When it comes to bringing innovation to the world of banking and finance, what sort of apps might we see in years to come, and what areas are potentially ripe for development? What is driving the development of new types of apps, and how will gadgets and voice-activated assistants such as Facebook Portal, Alexa and Google Home play their part?
B2B: the next wave of Fintech apps
While 2007 to 2013 was the era of business to consumer (B2C) financial services apps, the next wave of apps is likely to be more suitable for B2B processes and will harness the power of data collection via technologies such as artificial intelligence (AI), blockchain and the Internet of Things (IoT).
The goal will be to unbundle processes in financial services from traditional providers, encouraging creativity, innovation and competition.

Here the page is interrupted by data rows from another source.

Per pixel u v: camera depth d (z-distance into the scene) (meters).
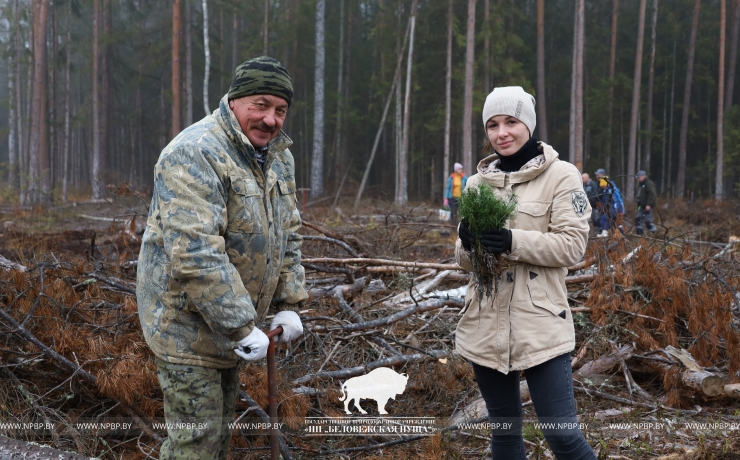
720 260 4.21
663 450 2.78
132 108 38.72
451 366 3.40
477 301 2.18
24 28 30.27
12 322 2.92
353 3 37.41
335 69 38.75
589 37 37.06
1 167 33.28
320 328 3.74
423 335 4.07
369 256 5.44
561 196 2.09
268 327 3.57
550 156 2.14
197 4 32.38
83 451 2.70
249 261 1.95
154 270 1.92
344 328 3.73
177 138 1.88
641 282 3.95
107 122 30.03
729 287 3.76
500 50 25.72
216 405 1.98
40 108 22.75
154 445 2.86
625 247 4.29
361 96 39.09
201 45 30.50
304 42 34.53
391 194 33.16
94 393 3.13
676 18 36.50
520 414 2.22
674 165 40.78
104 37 27.72
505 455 2.18
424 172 37.78
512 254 2.02
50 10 28.91
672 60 36.88
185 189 1.78
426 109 36.06
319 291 4.50
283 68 1.98
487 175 2.24
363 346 3.83
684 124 31.95
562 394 2.01
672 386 3.37
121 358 2.88
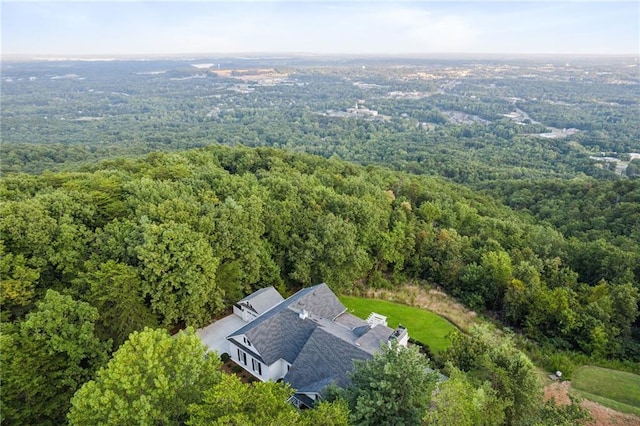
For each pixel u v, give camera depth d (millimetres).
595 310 44500
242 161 84125
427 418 20641
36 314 29219
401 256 57625
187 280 37344
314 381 31016
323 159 101875
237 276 43719
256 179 65312
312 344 32938
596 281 54656
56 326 29359
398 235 58531
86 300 35125
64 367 29656
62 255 36875
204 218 42562
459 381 22875
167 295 37344
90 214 41812
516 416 25125
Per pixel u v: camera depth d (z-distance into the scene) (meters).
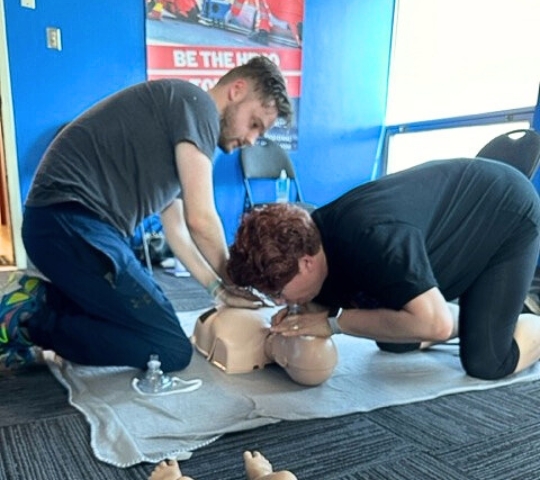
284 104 1.31
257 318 1.42
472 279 1.33
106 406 1.17
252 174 3.22
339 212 1.10
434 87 3.49
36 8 2.71
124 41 2.94
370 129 3.80
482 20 3.11
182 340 1.37
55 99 2.84
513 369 1.38
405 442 1.06
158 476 0.84
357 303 1.23
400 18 3.71
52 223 1.23
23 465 0.94
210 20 3.12
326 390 1.29
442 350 1.62
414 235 1.06
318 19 3.45
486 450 1.03
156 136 1.25
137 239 2.96
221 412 1.16
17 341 1.36
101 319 1.32
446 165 1.28
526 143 1.79
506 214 1.27
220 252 1.26
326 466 0.97
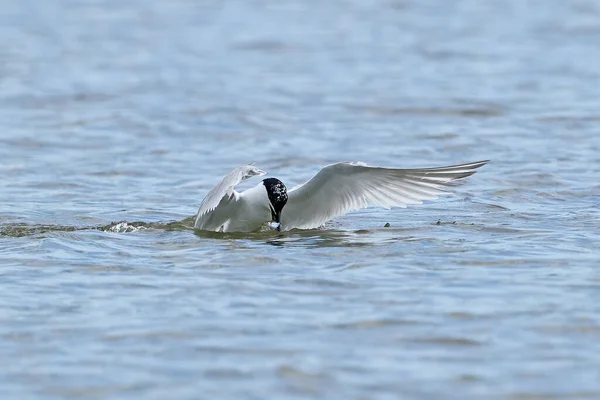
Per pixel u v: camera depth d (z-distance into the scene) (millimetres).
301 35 35500
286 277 11820
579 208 15445
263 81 28234
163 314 10602
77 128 22844
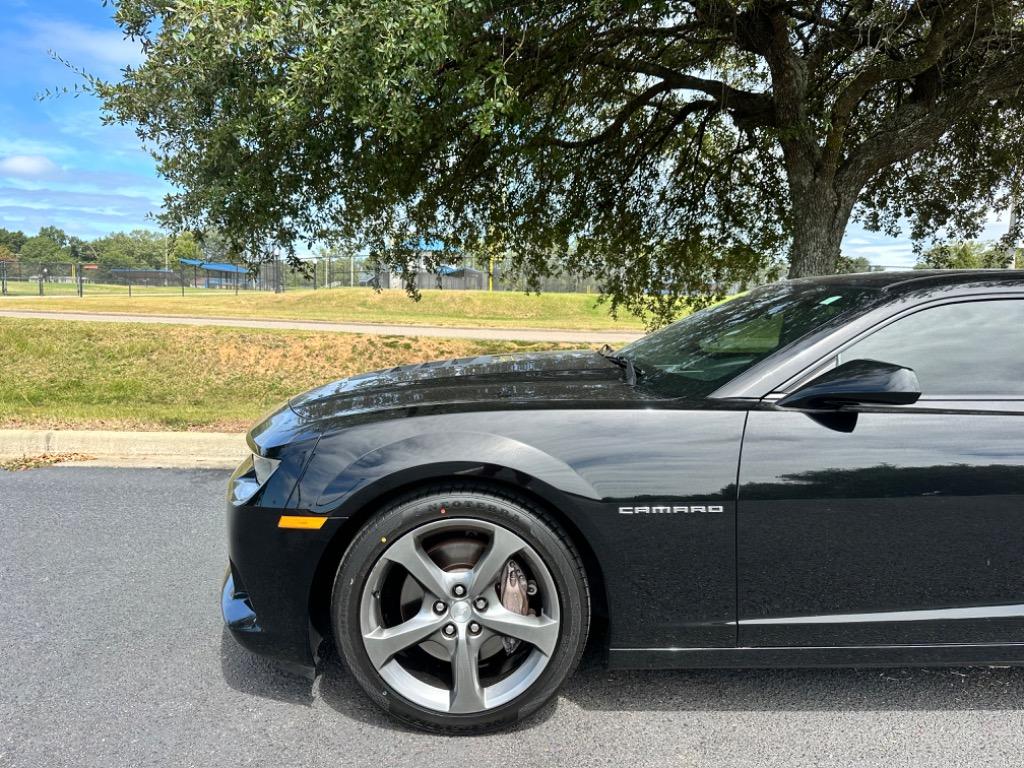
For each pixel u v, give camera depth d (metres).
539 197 8.95
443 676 2.26
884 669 2.61
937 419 2.16
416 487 2.17
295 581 2.19
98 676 2.54
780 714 2.32
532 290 10.62
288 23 4.48
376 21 4.48
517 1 5.36
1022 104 8.17
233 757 2.08
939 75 7.12
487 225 9.02
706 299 10.34
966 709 2.35
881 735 2.21
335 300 31.80
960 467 2.11
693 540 2.14
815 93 8.57
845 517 2.12
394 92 4.63
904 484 2.11
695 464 2.13
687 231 9.95
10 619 2.98
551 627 2.15
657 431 2.17
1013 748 2.13
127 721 2.26
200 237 6.39
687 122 9.51
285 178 6.22
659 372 2.66
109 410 7.34
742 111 8.10
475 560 2.23
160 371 12.21
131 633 2.87
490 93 5.64
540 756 2.10
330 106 4.94
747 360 2.39
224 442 5.84
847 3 6.66
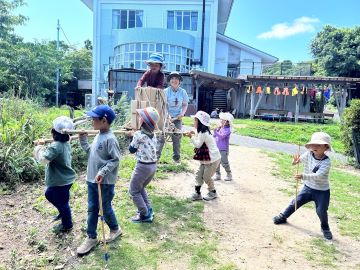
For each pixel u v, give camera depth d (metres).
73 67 39.44
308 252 4.21
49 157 3.92
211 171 5.54
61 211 4.20
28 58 26.95
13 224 4.52
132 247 4.00
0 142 6.40
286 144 14.10
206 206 5.51
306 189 4.77
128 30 28.56
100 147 3.84
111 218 4.07
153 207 5.20
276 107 25.48
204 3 29.31
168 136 7.06
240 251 4.14
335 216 5.55
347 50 39.03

Interestingly, a lot of this will be driven by a wave of ex-bankers pursuing new opportunities to get involved in the Fintech revolution.
Banks’ customers will be unaware of this activity, because there will be a second underlying trend for consolidation, where end-customers access products and services via a single portal, and multiple apps access data via a single API.
While some back-end processes may be decentralizing in this new business model, it is unlikely that banks will need to surrender their core functions of saving, investing and lending money. While it’s true that Amazon already lends money to supplier partners and customers, businesses that require a loan running into millions of dollars are still going to approach their (heavily regulated) bank for that particular service.
What will change is the way in which back office processes are managed and reimagined. A lot of the low-hanging fruit has already been picked in the B2C environment, such as apps that enable consumers to apply for loans and credit that can be approved within minutes.
The next stage will be to identify any process that can be automated and to use machine learning and AI to improve it by ensuring that data is collected, shared and routed to the right places automatically, depending on a set of complex rules.
Just as the legal profession has seen a huge uptake of machine learning in the production of electronic evidence and contract writing, so will financial services adopt technology like robotic process automation (RPA) to cut manual tasks out of the day to day work of bank employees.
Anywhere there is a spreadsheet being manually updated in a bank is an opportunity for app developers to introduce a better, more efficient way. That includes financial modeling, credit risk decision making and even investment banking.
The pressure for change is undoubtedly coming from a generation of B2B customers who are now used to a less clunky and inefficient way to interact with providers and want to see the same user experience being made available in other areas of their lives that they get from e-commerce sites.
It’s good to talk
In the world of consumer applications, speed is everything and expectations are being driven to ever greater heights. In years gone by, it was acceptable for banks to expect customers to wait in their branches to speak to a customer service assistant who could help them open a bank account on the basis of a series of paper documents.
Today, it is possible to open an account or order a credit card in minutes. But even that is getting too slow for younger consumers, who would not think twice about using a home assistant like Alexa or even the Facebook Portal to take out a new credit agreement.
Remember when people were worried about entering personal data onto websites or over the phone to contact centres? It’s only a matter of time before home assistants are well ingrained in the Fintech development landscape.